Data for the task —
----

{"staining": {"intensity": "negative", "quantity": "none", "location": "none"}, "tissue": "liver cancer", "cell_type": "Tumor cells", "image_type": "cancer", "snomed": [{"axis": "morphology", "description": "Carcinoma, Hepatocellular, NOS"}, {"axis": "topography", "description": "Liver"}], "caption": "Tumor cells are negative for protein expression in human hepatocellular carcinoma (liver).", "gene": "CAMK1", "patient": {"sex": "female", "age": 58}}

----

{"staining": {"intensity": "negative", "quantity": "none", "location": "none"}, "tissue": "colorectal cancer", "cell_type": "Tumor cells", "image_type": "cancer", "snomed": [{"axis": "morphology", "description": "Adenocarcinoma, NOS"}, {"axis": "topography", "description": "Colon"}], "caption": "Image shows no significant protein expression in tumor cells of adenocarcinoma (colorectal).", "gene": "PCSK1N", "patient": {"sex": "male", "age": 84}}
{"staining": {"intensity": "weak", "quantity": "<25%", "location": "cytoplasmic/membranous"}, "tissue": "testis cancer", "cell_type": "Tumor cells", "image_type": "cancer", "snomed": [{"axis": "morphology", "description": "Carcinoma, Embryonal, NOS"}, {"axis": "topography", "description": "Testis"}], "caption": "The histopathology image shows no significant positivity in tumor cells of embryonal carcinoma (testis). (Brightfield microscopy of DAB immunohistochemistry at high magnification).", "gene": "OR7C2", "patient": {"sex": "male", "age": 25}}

----

Problem —
Considering only the material above, set down every line from the one with "no significant protein" to the one with "histopathology image shows", inclusive, exactly as written.

Reply —
{"staining": {"intensity": "negative", "quantity": "none", "location": "none"}, "tissue": "colorectal cancer", "cell_type": "Tumor cells", "image_type": "cancer", "snomed": [{"axis": "morphology", "description": "Adenocarcinoma, NOS"}, {"axis": "topography", "description": "Colon"}], "caption": "Image shows no significant protein expression in tumor cells of adenocarcinoma (colorectal).", "gene": "PCSK1N", "patient": {"sex": "male", "age": 84}}
{"staining": {"intensity": "weak", "quantity": "<25%", "location": "cytoplasmic/membranous"}, "tissue": "testis cancer", "cell_type": "Tumor cells", "image_type": "cancer", "snomed": [{"axis": "morphology", "description": "Carcinoma, Embryonal, NOS"}, {"axis": "topography", "description": "Testis"}], "caption": "The histopathology image shows no significant positivity in tumor cells of embryonal carcinoma (testis). (Brightfield microscopy of DAB immunohistochemistry at high magnification).", "gene": "OR7C2", "patient": {"sex": "male", "age": 25}}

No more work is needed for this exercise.